EXERCISE TEXT START
[RFC PATCH 1/2] drm/amdkfd: Move TLB flushing logic into amdgpu

Mon Mar 13 07:36:53 UTC 2023

Am 10.03.23 um 23:16 schrieb Felix Kuehling:
> This will make it possible for amdgpu GEM ioctls to flush TLBs on compute
> VMs.
>
> This removes VMID-based TLB flushing and always uses PASID-based
> flushing. This still works because it scans the VMID-PASID mapping
> registers to find the right VMID. It's only slightly less efficient. This
> is not a production use case.

On the one hand it looks nice that we can now flush based on the pasid 
without having the NO_HWS dependency (I hope that this was intentional).

On the other hand I really don't like to have any variables in the 
amdgpu_vm structure which are not worked with by the VM code itself.

That already backfired with the pd_phys_addr before.

Regards,
Christian.
EXERCISE TEXT END
SUPPLIED MATERIAL START
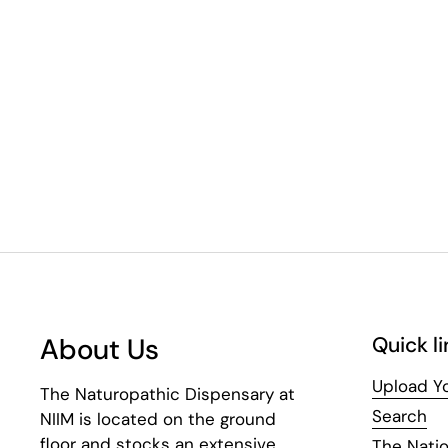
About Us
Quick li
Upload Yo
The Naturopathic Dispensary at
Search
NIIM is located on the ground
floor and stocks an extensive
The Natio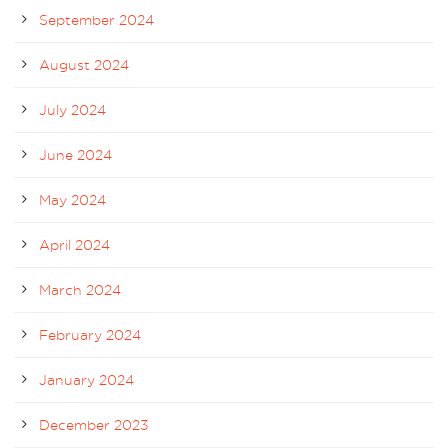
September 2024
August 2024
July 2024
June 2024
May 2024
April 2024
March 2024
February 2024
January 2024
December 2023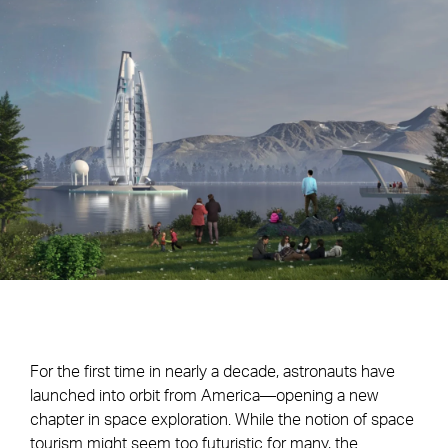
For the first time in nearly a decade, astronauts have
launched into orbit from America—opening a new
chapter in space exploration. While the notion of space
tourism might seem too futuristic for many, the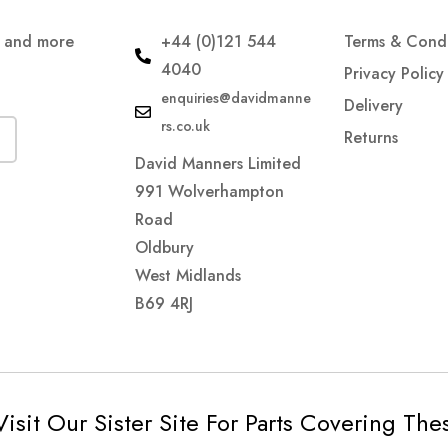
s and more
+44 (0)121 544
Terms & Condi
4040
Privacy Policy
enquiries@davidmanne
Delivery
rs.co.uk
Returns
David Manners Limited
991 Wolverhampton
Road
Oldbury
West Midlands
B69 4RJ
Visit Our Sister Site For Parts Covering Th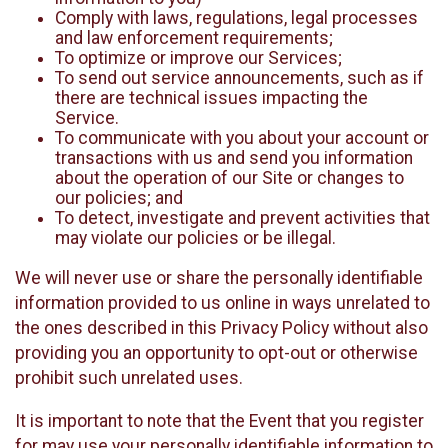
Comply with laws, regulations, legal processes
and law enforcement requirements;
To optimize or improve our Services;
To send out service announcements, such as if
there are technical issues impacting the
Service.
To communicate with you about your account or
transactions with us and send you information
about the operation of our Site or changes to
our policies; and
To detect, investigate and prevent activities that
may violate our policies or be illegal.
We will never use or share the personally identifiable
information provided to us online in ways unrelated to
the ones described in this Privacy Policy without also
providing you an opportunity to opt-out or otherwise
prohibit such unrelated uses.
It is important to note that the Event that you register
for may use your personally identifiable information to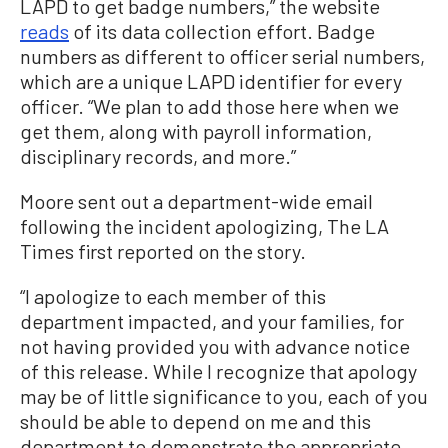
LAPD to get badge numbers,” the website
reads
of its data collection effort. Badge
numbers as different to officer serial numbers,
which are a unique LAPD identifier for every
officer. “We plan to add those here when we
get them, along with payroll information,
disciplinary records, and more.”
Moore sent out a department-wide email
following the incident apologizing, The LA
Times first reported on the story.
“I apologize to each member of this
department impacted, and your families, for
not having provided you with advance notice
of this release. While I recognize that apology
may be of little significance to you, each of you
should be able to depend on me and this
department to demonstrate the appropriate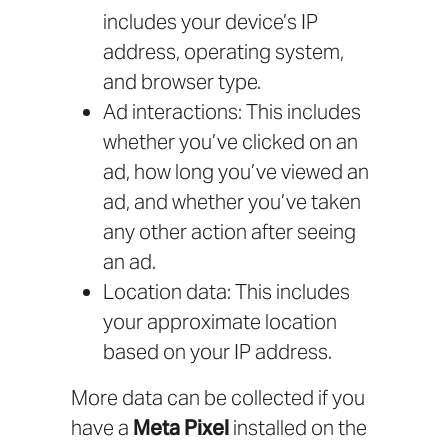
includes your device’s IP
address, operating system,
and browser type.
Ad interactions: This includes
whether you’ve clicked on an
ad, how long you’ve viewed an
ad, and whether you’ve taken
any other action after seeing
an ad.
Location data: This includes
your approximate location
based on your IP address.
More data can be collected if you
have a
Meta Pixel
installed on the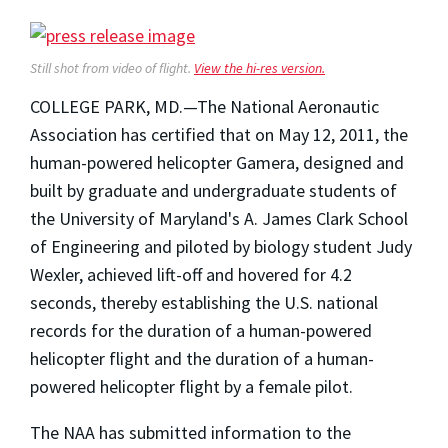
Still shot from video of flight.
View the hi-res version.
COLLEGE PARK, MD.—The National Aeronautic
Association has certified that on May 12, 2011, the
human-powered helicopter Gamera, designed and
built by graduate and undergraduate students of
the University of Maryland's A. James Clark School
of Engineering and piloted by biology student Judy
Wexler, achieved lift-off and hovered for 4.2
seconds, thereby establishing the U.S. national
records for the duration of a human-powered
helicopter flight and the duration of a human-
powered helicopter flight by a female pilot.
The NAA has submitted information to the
SUPPLIED MATERIAL END
ACTIVITY LIST:
(a) Translate this sentence from the TLB flushing review into Spanish: "That already backfired with the pd_phys_addr before."
(b) List every identifier in the TLB flushing review that contains an underscore.
(c) Return the passage of the TLB flushing review starting with "On the one hand" and going on through "VM code itself.".

SOLUTIONS TO THE TASKS:
(a) Eso ya salió mal antes con pd_phys_addr.

(b) NO_HWS, amdgpu_vm, pd_phys_addr

(c)
On the one hand it looks nice that we can now flush based on the pasid 
without having the NO_HWS dependency (I hope that this was intentional).

On the other hand I really don't like to have any variables in the 
amdgpu_vm structure which are not worked with by the VM code itself.